START RECORDS FOR THIS TASK
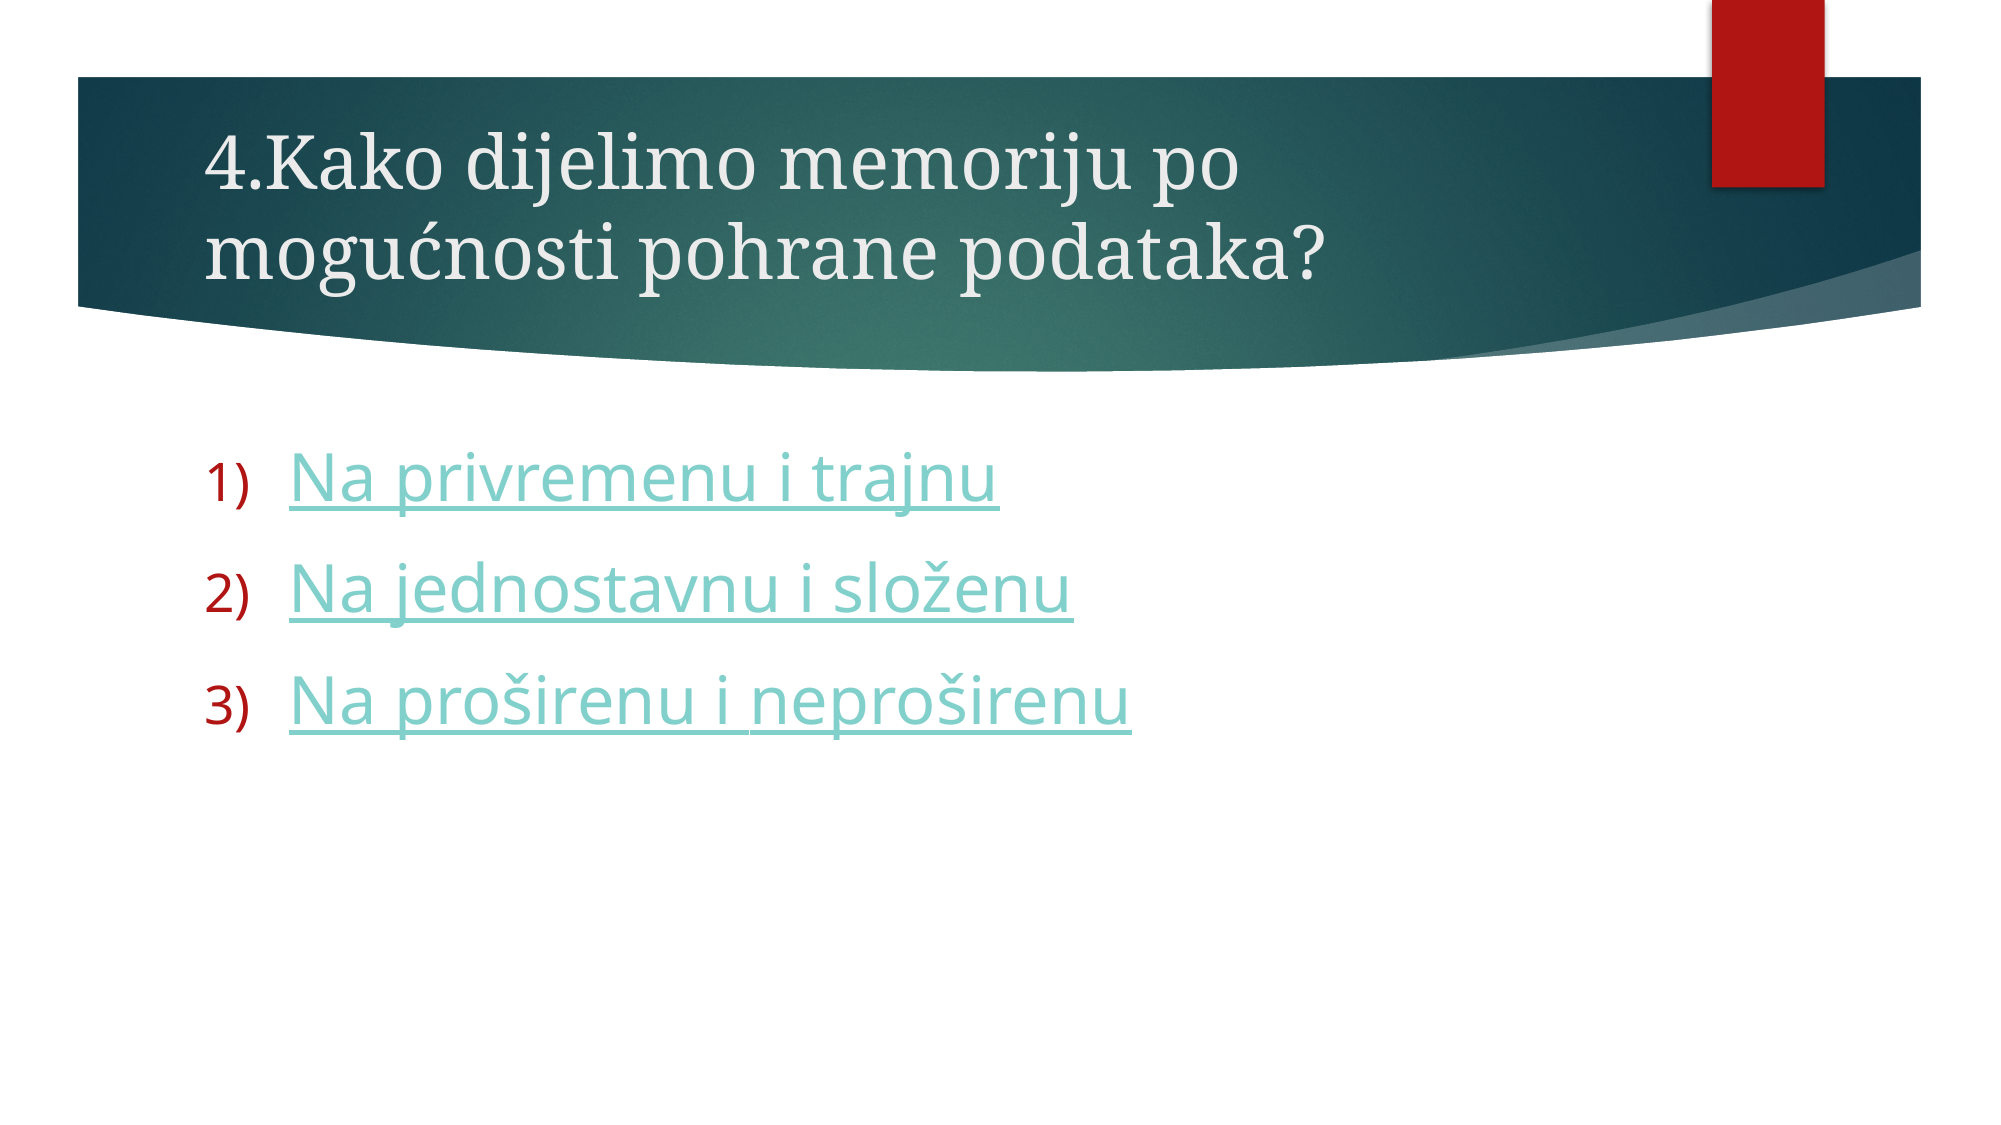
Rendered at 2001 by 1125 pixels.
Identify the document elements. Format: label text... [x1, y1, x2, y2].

title 4.Kako dijelimo memoriju po mogućnosti pohrane podataka? [189, 87, 1638, 322]
list Na privremenu i trajnu Na jednostavnu i složenu Na proširenu i neproširenu [189, 427, 1638, 988]
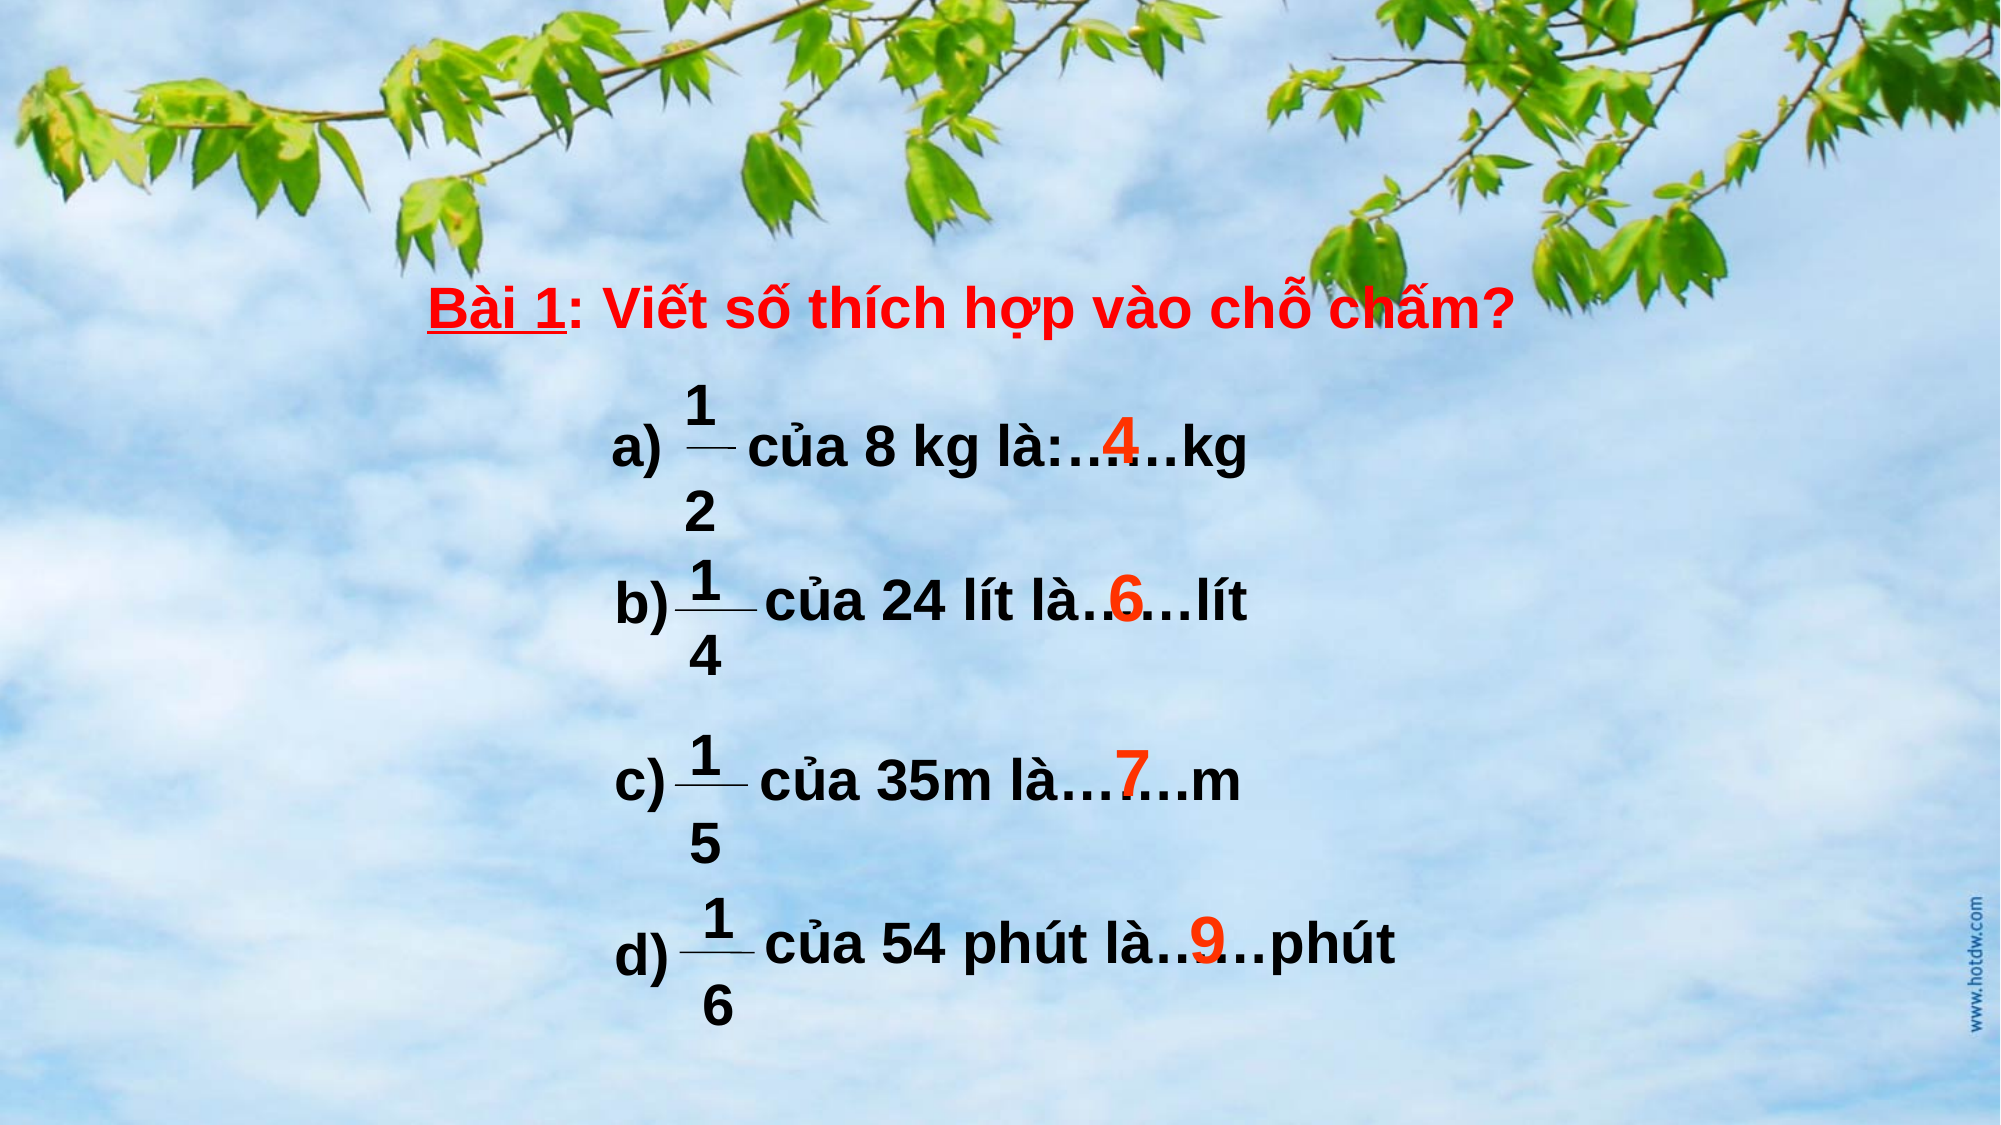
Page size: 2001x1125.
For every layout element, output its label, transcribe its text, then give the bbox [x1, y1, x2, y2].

text_box Bài 1: Viết số thích hợp vào chỗ chấm? [412, 262, 1763, 348]
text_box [596, 360, 1275, 551]
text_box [599, 710, 1288, 872]
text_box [599, 535, 1325, 696]
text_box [599, 872, 1450, 1046]
picture [0, 0, 2001, 1125]
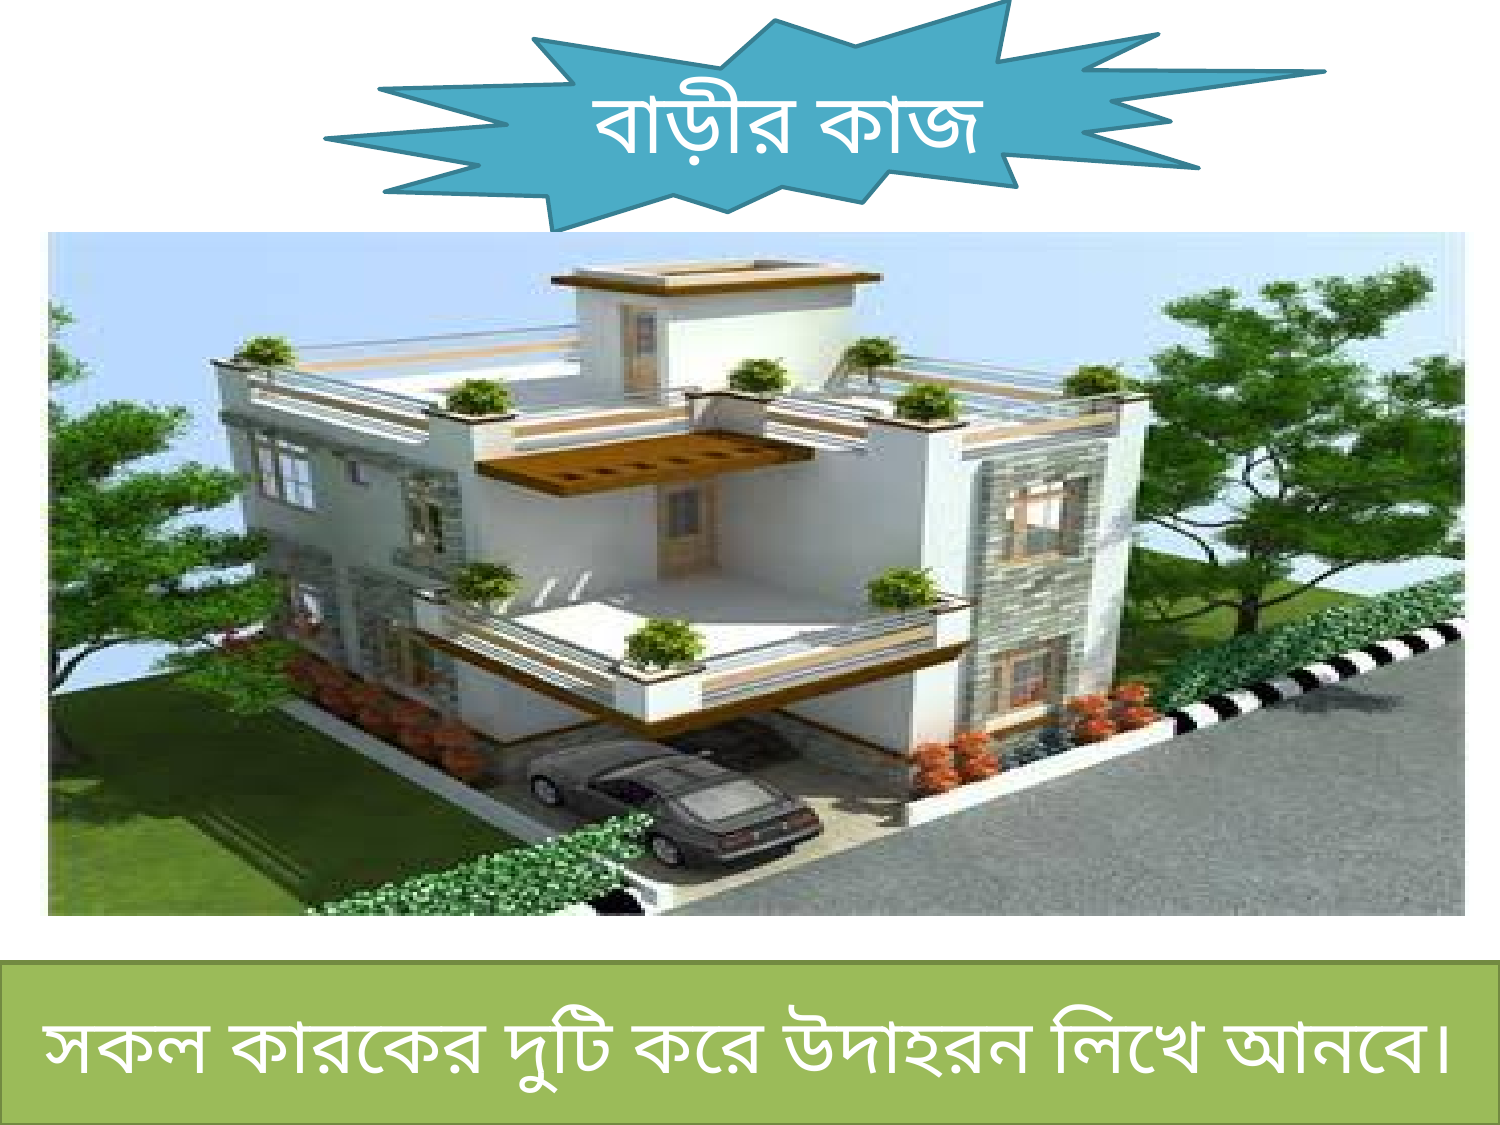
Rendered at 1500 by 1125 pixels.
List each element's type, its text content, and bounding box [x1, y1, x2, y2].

text_box বাড়ীর কাজ [322, 0, 1328, 230]
picture [39, 232, 1474, 916]
text_box সকল কারকের দুটি করে উদাহরন লিখে আনবে। [0, 960, 1500, 1125]
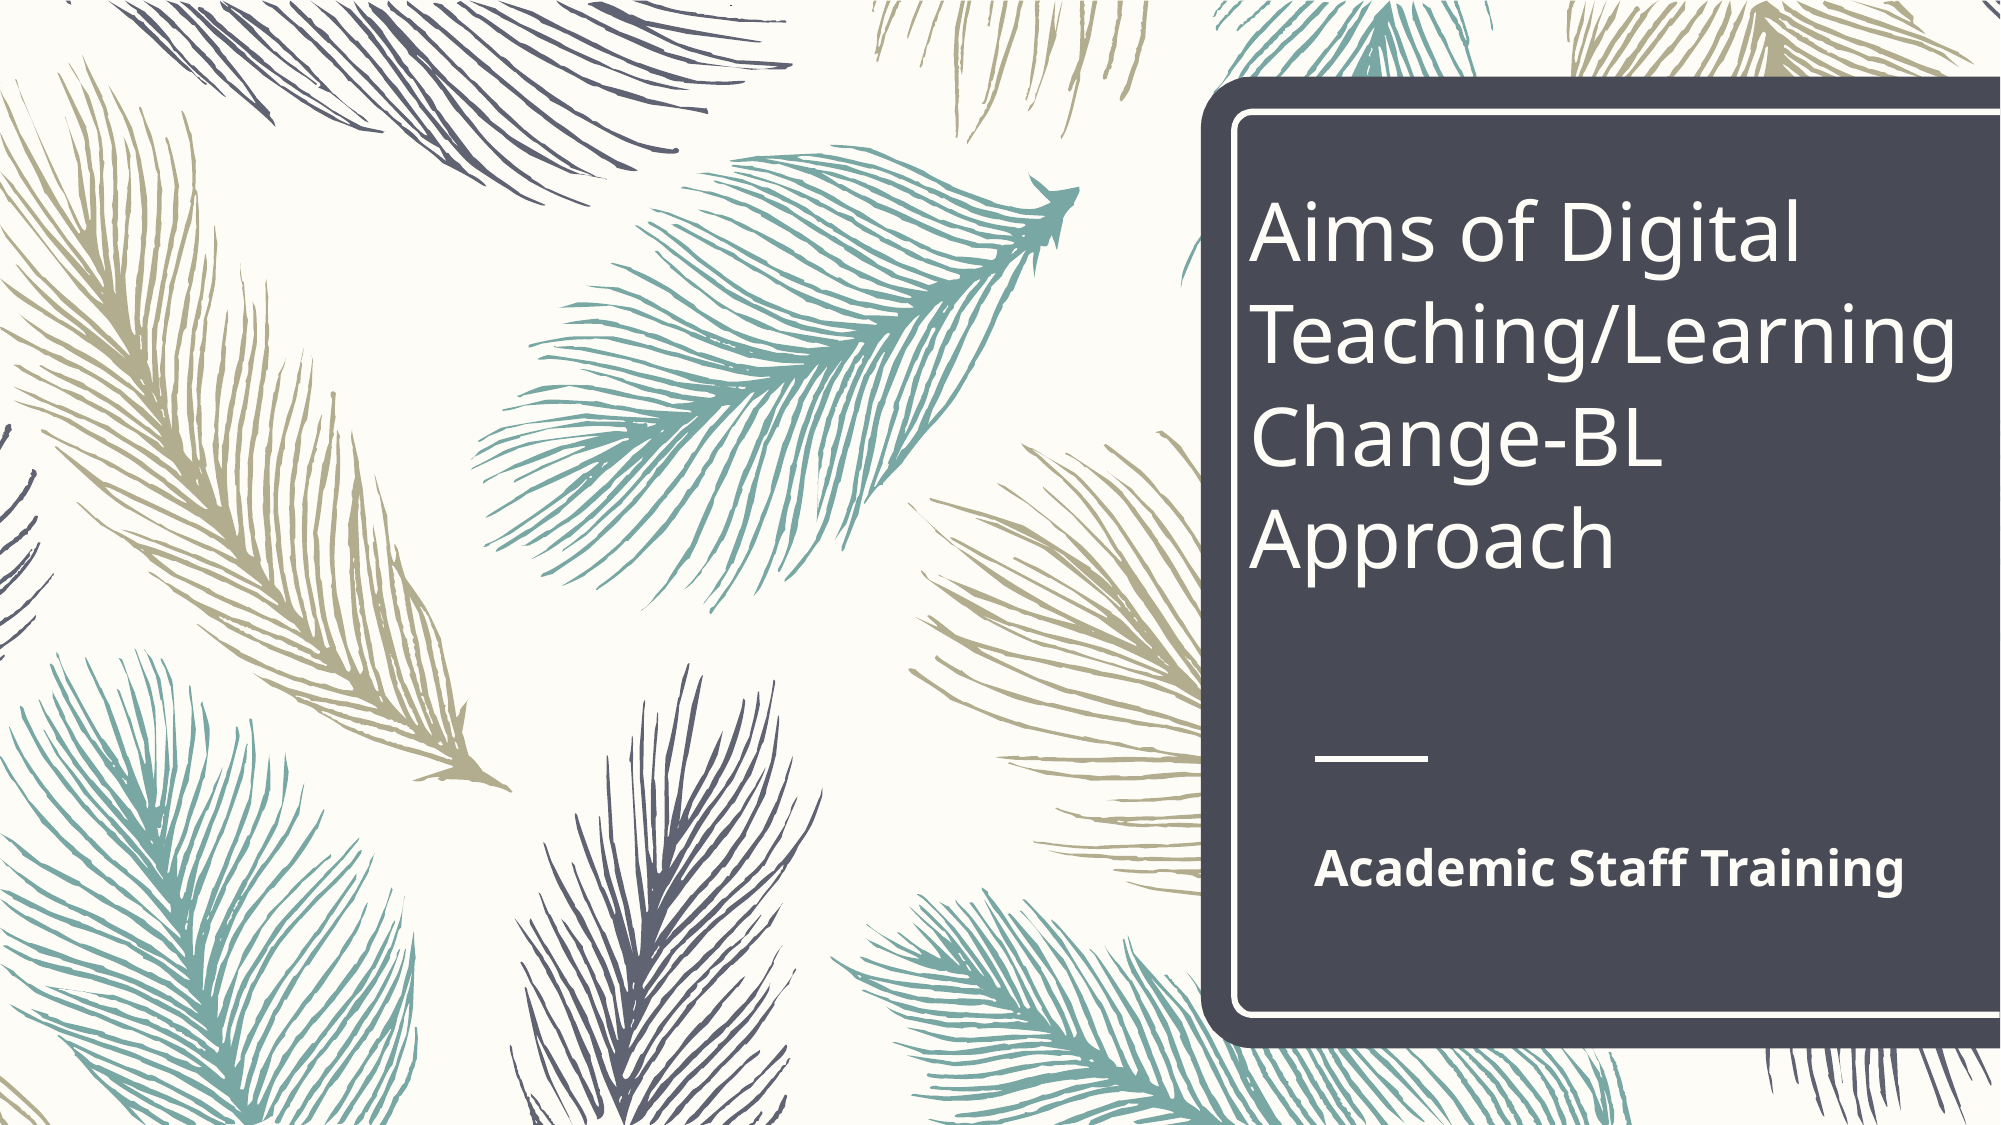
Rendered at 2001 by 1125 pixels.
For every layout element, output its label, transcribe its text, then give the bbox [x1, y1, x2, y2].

subtitle Academic Staff Training [1299, 811, 1922, 982]
title Aims of Digital Teaching/Learning Change-BL Approach [1234, 167, 1989, 718]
END RECORDS FOR THIS TASK
**TASK INSTRUCTIONS:** Without the pictures, write out every entry precisely as it appears.

**RESULT OF THE TASK:**
Rendered at 2001 by 1125 pixels.
Identify the document elements. Format: label text... [x1, y1, x2, y2].

title 4.Kako dijelimo memoriju po mogućnosti pohrane podataka? [189, 87, 1638, 322]
list Na privremenu i trajnu Na jednostavnu i složenu Na proširenu i neproširenu [189, 427, 1638, 988]
Page size: 2001x1125.
For every layout element, output its label, transcribe its text, then give the bbox [x1, y1, x2, y2].

text_box Bài 1: Viết số thích hợp vào chỗ chấm? [412, 262, 1763, 348]
text_box [596, 360, 1275, 551]
text_box [599, 710, 1288, 872]
text_box [599, 535, 1325, 696]
text_box [599, 872, 1450, 1046]
picture [0, 0, 2001, 1125]
Rendered at 1500 by 1125 pixels.
List each element's type, its text content, and bounding box [x1, y1, x2, y2].

text_box বাড়ীর কাজ [322, 0, 1328, 230]
picture [39, 232, 1474, 916]
text_box সকল কারকের দুটি করে উদাহরন লিখে আনবে। [0, 960, 1500, 1125]
Rendered at 2001 by 1125 pixels.
For every layout element, output its label, transcribe its text, then give the bbox [x1, y1, x2, y2].

subtitle Academic Staff Training [1299, 811, 1922, 982]
title Aims of Digital Teaching/Learning Change-BL Approach [1234, 167, 1989, 718]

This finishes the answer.